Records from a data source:
========================================================================

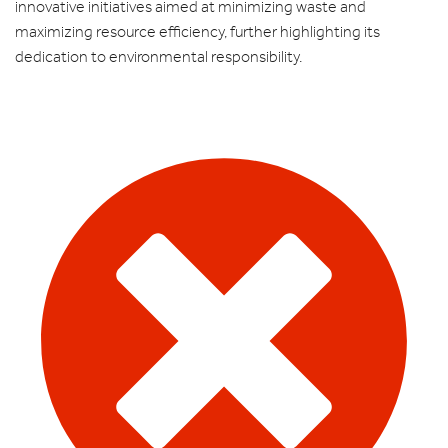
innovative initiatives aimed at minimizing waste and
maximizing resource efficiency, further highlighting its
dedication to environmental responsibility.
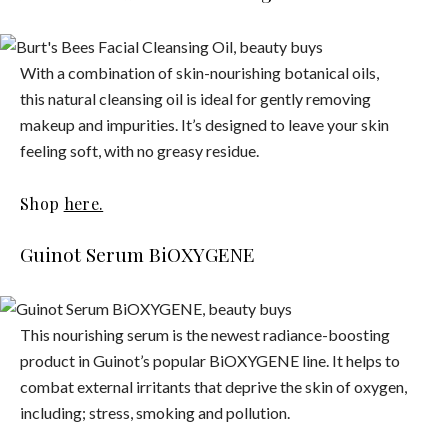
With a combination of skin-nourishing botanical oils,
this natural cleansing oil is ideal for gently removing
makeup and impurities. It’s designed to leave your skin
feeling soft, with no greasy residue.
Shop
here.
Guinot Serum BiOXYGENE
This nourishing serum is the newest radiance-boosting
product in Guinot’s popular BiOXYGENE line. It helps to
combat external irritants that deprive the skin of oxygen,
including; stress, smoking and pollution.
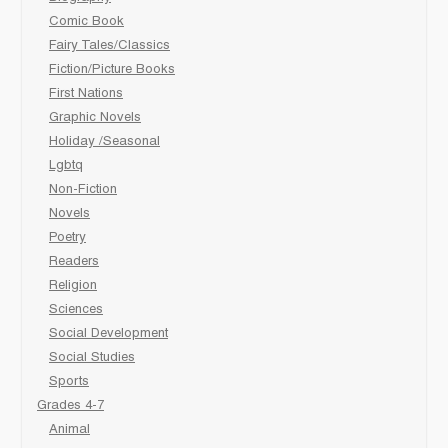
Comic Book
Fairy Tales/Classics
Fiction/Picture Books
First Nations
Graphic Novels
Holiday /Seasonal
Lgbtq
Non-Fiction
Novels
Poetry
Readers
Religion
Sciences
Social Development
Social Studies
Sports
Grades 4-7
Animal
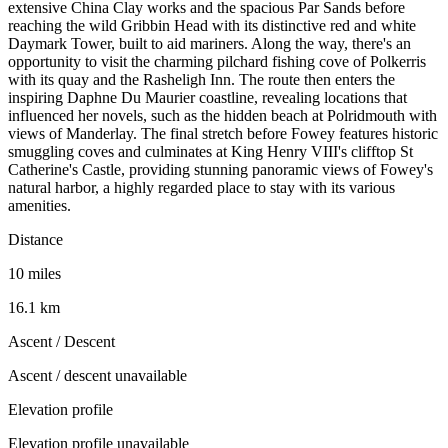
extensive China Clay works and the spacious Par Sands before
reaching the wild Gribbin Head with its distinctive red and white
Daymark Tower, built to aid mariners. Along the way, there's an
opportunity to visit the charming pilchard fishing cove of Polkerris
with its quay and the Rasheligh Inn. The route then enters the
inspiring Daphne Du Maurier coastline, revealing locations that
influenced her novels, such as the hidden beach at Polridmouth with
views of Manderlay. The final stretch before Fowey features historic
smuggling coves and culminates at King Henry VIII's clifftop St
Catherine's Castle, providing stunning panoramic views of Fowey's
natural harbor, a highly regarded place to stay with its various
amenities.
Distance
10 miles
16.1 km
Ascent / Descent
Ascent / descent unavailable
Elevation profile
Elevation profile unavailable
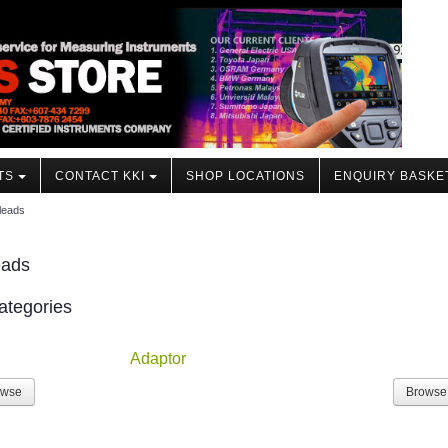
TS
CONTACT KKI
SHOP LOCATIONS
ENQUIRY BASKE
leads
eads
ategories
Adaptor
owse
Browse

========================================================================

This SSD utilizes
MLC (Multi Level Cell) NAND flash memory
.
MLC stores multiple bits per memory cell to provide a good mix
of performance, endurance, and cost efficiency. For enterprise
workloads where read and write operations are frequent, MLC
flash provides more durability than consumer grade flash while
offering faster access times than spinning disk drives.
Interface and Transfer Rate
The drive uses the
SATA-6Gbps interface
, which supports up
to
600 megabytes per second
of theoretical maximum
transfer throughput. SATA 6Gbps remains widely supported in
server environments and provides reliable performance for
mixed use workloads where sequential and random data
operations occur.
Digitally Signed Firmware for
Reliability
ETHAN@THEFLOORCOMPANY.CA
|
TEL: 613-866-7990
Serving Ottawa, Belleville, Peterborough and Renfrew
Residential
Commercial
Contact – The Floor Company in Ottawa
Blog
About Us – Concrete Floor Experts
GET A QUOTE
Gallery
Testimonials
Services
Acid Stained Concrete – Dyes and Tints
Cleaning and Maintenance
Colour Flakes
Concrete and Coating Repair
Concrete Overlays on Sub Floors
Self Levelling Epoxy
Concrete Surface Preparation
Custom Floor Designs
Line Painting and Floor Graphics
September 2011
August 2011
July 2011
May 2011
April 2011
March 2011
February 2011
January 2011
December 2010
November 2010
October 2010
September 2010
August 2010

========================================================================

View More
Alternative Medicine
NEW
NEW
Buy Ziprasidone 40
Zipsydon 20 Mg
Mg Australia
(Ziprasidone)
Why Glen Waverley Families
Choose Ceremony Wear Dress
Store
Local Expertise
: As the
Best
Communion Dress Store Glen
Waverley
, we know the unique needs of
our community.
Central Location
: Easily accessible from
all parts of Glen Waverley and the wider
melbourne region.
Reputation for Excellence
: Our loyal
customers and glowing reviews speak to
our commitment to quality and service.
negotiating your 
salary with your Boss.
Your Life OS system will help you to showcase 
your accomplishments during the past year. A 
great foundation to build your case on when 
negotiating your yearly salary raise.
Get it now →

========================================================================

*What to do*. Can you give the lines again, starting at the line that contains "This SSD utilizes" and ending at the line that contains "August 2010", with every "Concrete" swapped for "Cement" and nothing else altered?

*Written reply*.
This SSD utilizes
MLC (Multi Level Cell) NAND flash memory
.
MLC stores multiple bits per memory cell to provide a good mix
of performance, endurance, and cost efficiency. For enterprise
workloads where read and write operations are frequent, MLC
flash provides more durability than consumer grade flash while
offering faster access times than spinning disk drives.
Interface and Transfer Rate
The drive uses the
SATA-6Gbps interface
, which supports up
to
600 megabytes per second
of theoretical maximum
transfer throughput. SATA 6Gbps remains widely supported in
server environments and provides reliable performance for
mixed use workloads where sequential and random data
operations occur.
Digitally Signed Firmware for
Reliability
ETHAN@THEFLOORCOMPANY.CA
|
TEL: 613-866-7990
Serving Ottawa, Belleville, Peterborough and Renfrew
Residential
Commercial
Contact – The Floor Company in Ottawa
Blog
About Us – Cement Floor Experts
GET A QUOTE
Gallery
Testimonials
Services
Acid Stained Cement – Dyes and Tints
Cleaning and Maintenance
Colour Flakes
Cement and Coating Repair
Cement Overlays on Sub Floors
Self Levelling Epoxy
Cement Surface Preparation
Custom Floor Designs
Line Painting and Floor Graphics
September 2011
August 2011
July 2011
May 2011
April 2011
March 2011
February 2011
January 2011
December 2010
November 2010
October 2010
September 2010
August 2010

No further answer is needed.